◆ SELECTED EXTRACT ◆
┄┄┄┄┄┄┄┄┄┄┄┄┄┄┄┄┄┄┄┄
Thursday, March 24, 2011

Letters Home: "I'm spending the day in Heidelberg"

Heidelberg: View from Philosophenweg in 1953
 My father wrote the following message on the postcard pictured above:
March 24, 1953
Heidelberg

Dear Mom,

I am spending the day in Heidelberg. I had to drive a Lt. down here to 7th army headquarters 76 miles from Hanau. It sure is a nice day. Yesterday was our warmest day, 69°.  I suppose it's warming up around there too. The farmers are out in the fields plowing.

Love, V.

That's the Heidelberg Castle or Schloß in that early 1950's postcard. The view has scarcely changed since then thanks to stringent zoning laws.
┄┄┄┄┄┄┄┄┄┄┄┄┄┄┄┄┄┄┄┄
◆ RECORDED INFORMATION ◆
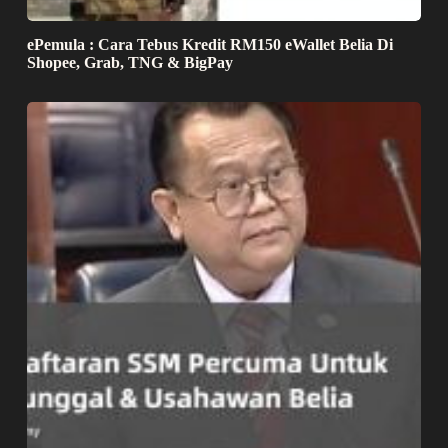
ePemula : Cara Tebus Kredit RM150 eWallet Belia Di
Shopee, Grab, TNG & BigPay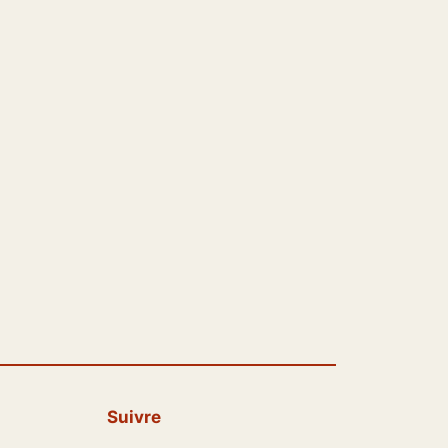
Suivre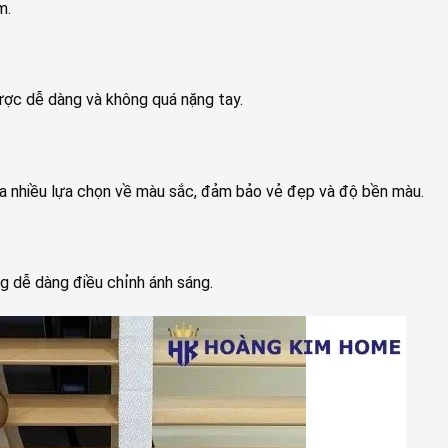
m.
ược dễ dàng và không quá nặng tay.
a nhiều lựa chọn về màu sắc, đảm bảo vẻ đẹp và độ bền màu.
g dễ dàng điều chỉnh ánh sáng.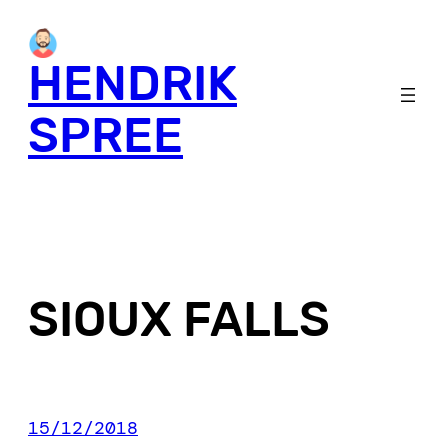
Skip
to
HENDRIK
content
SPREE
SIOUX FALLS
15/12/2018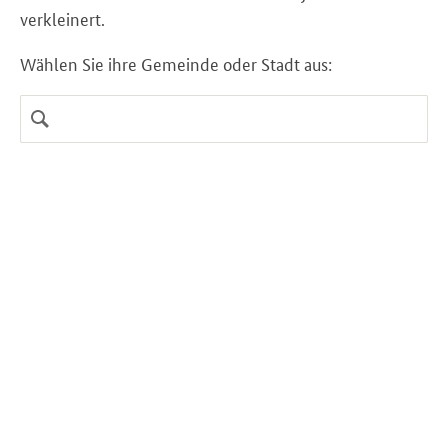
verkleinert.
Wählen Sie ihre Gemeinde oder Stadt aus: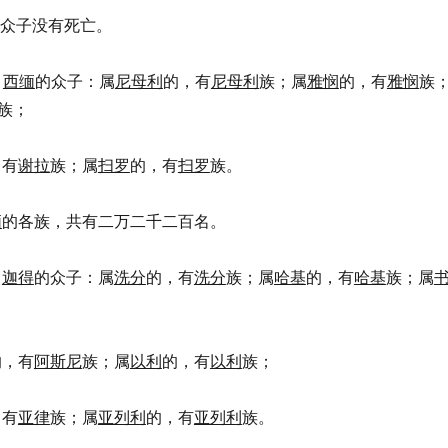
众子没有死亡。
，
西缅
的众子：属
尼母利
的，有
尼母利
族；属
雅悯
的，有
雅悯
族
族；
，有
谢拉
族；属
扫罗
的，有
扫罗
族。
缅
的各族，共有二万二千二百名。
，
迦得
的众子：属
洗分
的，有
洗分
族；属
哈基
的，有
哈基
族；属
的，有
阿斯尼
族；属
以利
的，有
以利
族；
，有
亚律
族；属
亚列利
的，有
亚列利
族。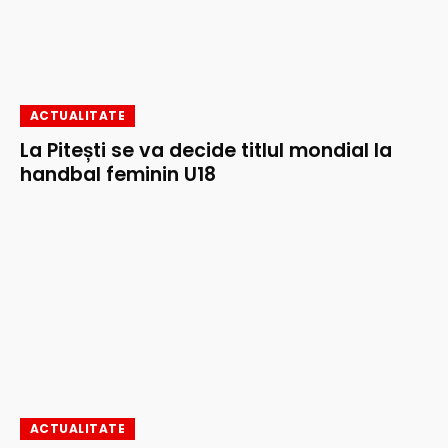
ACTUALITATE
La Pitești se va decide titlul mondial la
handbal feminin U18
ACTUALITATE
┄┄┄┄┄┄┄┄┄┄┄┄┄┄┄┄┄┄┄┄
◆ REQUIRED WORK ◆
(a) In the Heidelberg postcard post, could you change "warmest" to "mildest" and give back the part that opens with the words containing "Heidelberg: View from" and closes with "the fields plowing."?
(b) What comes next in the Heidelberg postcard post? Write a continuation that picks up after its final sentence.

◆ REPLIES ◆
(a)
Heidelberg: View from Philosophenweg in 1953
 My father wrote the following message on the postcard pictured above:
March 24, 1953
Heidelberg

Dear Mom,

I am spending the day in Heidelberg. I had to drive a Lt. down here to 7th army headquarters 76 miles from Hanau. It sure is a nice day. Yesterday was our mildest day, 69°.  I suppose it's warming up around there too. The farmers are out in the fields plowing.

(b)
In the early 1990s we had a young friend who was a native Heidelberger. His parents lived outside the city limits and we spent many a long, beer-soaked weekend there. He showed us around town and one day he surprised us by taking us up into the hills to an interesting but lesser known site called Thingstätte

Thingstätte is the name for an open-air amphitheater inspired by Heidelberg native Albert Speer. Numerous outdoor amphitheaters were planned and built throughout the Third Reich during the early 1930s, but were disused because radio broadcasting proved a more effective means of mass communication.

The Heidelberg Thingstätte was built on a site sacred to ancient pagan worshippers. Our friend told us that "they built it but he [Hitler] never came."  After the war the Thingstätte become an "unloved inheritance from the Third Reich."  More info can be found here.

Heidelberger Thingstaette
Thingstätte is an interesting word. First, the "Th" combination is orthographically rare in German and went the way of the Neanderthal some years ago. "Thing" is cognate with our word "thing" (in modern German, Dinge). A quick look at the OED etymology of "thing" gives a sense of the old Germanic meaning now lost in modern English.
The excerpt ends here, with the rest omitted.